Wiederaufnahme im Strafverfahren: Bru­taler Rechts­staat

von Prof. Dr. Marco Mansdörfer

11.09.2015

2/2: Brutale, aber zwingende Regelungen des Rechtsstaates

Nein. Und nochmals: Nein. Die Antwort ist klar und brutal für Opfer und deren Angehörige. Für den Rechtsstaat ist sie zwingend. Die vier anerkannten Ausnahmen einer Wiederaufnahme lassen sich im Kern auf zwei Grundgedanken reduzieren: Die ersten drei in § 362* StPO genannten Ausnahmen betreffen alle so schweren Verfahrensmängel, dass dem ersten Verfahren seine Rechts"kraft" genommen wird.

Die letzte Ausnahme, das spätere Geständnis der Tat, lässt sich als Verzicht des Täters auf das ihn schützende Institut der Rechtskraft verstehen. Beide Ausnahmen greifen im Fall der Frederike von Möhlmann nicht ein. Die Möglichkeit neuer Tatsachenkenntnisse hat der Gesetzgeber gesehen. Er misst diesen aber nur bei einer Wiederaufnahme zu Gunsten (!) eines Verurteilten Bedeutung zu, § 359 Nr. 5 StPO. Im umgekehrten Fall bleibt die Akte zu.

Es geht nicht anders. Der Gesetzgeber muss Beschuldigten nach dem Ende des Verfahrens seinen Rechtsfrieden gewähren. Wer freigesprochen wurde, muss auf diesen Freispruch vertrauen dürfen. Wenn das Recht das nicht gewährleistet, dann würde der Beschuldigte zum Dauerbeschuldigten. Der Staat könnte jederzeit wieder und wieder zugreifen. Mit jedem Fortschritt der Kriminaltechnik nochmals. Aber kann man nicht die Wiederaufnahme nicht zumindest bei gewichtigen Fortschritten in der Kriminaltechnik zulassen? Wieder: Nein. Was gewichtig ist und was nicht, lässt sich nicht definieren. Die gentechnische Analyse scheint so ein Fortschritt, aber bei genauerem Hinsehen, muss man da ebenfalls zweifeln.

Zweifel kaum noch zu beseitigen

Wie es im Fall von Frederike scheint, bestätigen auch die neuen Spuren nur, dass der Beschuldigte mit hoher Wahrscheinlichkeit in Kontakt mit dem Mädchen war. Zum Tathergang geben die neuen Spuren wenig bis nichts her. Dass die neuen Spuren geeignet sind, gerade die Zweifel zu beseitigen, die seinerzeit zum Freispruch geführt haben, lässt sich auch nicht sagen. Im Übrigen müssten in einer neuen Hauptverhandlung nun nach über 30 Jahren alle Beweise neu erhoben werden. Welcher der damaligen Zeugen hat heute noch eine klare Erinnerung an die Geschehnisse von vor über 30 Jahren? Zur Kontrolle an den Leser: Was haben Sie am 4. November 1981 getan? Wer war damals Bundespräsident? Ein Richter müsste sich heute von den Vorgängen damals "überzeugen", § 261 StPO, dazu gehören z.B. der Tathergang, die Beteiligten oder das Vorliegen von Schuldausschlussgründen. Geschickt gestrickte Einlassungen des Beschuldigten könnte ein Gericht heute wohl kaum widerlegen.
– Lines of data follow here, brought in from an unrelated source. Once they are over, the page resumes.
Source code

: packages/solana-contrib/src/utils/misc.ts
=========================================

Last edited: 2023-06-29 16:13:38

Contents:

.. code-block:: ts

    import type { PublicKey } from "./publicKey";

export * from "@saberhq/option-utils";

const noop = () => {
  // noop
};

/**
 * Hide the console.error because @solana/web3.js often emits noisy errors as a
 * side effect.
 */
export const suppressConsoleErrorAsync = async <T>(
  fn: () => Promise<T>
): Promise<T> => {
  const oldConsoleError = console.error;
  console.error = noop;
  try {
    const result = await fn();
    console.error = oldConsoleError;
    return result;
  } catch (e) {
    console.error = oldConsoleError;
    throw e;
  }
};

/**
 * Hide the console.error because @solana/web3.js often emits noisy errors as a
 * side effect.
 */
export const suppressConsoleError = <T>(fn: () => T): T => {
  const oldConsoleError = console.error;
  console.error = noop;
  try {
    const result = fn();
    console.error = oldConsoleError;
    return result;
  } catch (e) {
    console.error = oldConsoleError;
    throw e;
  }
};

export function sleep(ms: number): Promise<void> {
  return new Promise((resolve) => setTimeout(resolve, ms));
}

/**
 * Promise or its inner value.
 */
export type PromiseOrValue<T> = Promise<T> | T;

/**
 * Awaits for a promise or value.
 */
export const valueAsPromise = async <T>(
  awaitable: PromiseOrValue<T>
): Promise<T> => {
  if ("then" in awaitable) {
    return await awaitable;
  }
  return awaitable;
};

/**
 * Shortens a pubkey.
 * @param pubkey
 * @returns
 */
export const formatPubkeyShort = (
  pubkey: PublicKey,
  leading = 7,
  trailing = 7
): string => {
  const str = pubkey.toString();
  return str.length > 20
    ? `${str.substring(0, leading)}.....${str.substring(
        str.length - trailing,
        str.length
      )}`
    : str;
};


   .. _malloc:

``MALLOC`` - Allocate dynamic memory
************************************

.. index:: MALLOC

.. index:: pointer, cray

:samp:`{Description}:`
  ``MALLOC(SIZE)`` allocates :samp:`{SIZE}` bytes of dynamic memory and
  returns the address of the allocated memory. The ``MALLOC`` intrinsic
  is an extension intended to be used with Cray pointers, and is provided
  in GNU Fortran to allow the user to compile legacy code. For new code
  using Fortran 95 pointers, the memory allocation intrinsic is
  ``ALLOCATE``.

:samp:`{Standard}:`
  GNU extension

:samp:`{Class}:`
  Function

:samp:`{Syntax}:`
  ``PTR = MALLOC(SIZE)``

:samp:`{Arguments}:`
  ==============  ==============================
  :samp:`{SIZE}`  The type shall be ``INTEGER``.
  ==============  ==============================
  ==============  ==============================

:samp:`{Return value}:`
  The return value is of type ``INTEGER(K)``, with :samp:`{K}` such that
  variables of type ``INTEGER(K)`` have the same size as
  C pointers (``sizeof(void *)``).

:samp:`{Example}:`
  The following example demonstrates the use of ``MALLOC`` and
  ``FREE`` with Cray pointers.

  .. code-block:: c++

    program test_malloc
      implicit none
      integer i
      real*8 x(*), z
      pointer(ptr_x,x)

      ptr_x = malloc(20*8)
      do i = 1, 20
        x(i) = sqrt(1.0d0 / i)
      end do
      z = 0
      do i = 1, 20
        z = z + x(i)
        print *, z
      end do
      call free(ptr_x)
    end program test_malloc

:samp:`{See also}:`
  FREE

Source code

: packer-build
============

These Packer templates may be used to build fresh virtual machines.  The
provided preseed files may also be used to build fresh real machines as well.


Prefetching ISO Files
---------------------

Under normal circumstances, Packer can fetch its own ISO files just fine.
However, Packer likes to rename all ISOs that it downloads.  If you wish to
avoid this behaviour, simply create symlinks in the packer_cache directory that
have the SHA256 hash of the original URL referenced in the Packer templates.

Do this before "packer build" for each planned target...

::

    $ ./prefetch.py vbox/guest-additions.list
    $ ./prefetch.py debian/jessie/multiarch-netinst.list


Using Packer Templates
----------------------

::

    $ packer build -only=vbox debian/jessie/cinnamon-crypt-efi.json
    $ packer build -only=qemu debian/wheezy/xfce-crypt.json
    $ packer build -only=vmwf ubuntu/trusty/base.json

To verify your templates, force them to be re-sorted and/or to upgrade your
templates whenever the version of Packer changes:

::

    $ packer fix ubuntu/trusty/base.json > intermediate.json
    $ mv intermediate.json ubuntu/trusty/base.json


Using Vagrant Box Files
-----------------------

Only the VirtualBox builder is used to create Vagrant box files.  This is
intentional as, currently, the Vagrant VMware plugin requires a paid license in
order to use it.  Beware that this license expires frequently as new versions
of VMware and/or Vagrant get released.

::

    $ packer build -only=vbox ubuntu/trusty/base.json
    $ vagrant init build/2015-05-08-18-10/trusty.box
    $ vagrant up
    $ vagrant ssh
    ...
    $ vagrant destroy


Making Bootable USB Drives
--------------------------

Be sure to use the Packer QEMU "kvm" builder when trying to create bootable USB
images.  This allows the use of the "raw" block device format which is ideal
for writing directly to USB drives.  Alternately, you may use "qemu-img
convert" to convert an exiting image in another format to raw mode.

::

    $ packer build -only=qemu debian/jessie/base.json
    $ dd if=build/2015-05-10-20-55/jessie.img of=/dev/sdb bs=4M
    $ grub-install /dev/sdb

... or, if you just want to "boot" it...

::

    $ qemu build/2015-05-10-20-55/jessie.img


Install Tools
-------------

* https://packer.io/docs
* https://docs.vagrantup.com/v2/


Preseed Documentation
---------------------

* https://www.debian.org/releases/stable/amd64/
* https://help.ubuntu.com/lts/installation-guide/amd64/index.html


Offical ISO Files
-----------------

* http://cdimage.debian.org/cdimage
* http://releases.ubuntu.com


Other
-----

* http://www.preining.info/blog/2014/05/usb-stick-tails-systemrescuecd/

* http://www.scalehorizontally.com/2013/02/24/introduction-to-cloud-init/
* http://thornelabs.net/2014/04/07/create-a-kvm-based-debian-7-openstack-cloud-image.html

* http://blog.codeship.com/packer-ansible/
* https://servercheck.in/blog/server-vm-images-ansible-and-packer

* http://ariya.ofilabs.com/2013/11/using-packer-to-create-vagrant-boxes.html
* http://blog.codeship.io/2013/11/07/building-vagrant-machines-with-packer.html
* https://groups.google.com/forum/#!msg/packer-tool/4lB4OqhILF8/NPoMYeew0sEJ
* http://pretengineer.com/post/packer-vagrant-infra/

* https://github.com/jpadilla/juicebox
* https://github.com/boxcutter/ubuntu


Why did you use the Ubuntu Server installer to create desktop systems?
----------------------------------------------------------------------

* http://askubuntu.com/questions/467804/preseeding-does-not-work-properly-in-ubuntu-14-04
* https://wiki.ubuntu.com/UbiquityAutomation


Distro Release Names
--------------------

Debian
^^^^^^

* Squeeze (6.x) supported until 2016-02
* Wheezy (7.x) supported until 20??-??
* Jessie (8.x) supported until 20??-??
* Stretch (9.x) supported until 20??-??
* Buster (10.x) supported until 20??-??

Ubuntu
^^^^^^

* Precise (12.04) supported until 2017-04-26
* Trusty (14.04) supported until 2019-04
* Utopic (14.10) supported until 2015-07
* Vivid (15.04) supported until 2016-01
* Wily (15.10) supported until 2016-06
Für die Angehörigen von Frederike wird das hart klingen, aber dass die Justiz diese Vorgänge heute befriedigend aufarbeiten könnte, erscheint illusionär. Mit viel größerer Wahrscheinlichkeit würde ein weiterer Prozess ein neues Desaster werden. Die Unsicherheiten wären größer und der Grundsatz in dubio pro reo umso gewichtiger. Unterstützung und Hilfe für Angehörige von Opfern ungeklärter Gewaltverbrechen ist wichtig. Der Strafprozess ist dafür nicht das richtige Mittel.

Der Autor Prof. Dr. Marco Mansdörfer ist Inhaber des Lehrstuhls für Strafrecht einschließlich Wirtschaftsstrafrecht und Strafprozessrecht an der Universität des Saarlandes. Zudem ist er als selbstständiger Strafverteidiger mit einem Schwerpunkt auf Wirtschaftsstrafrecht tätig.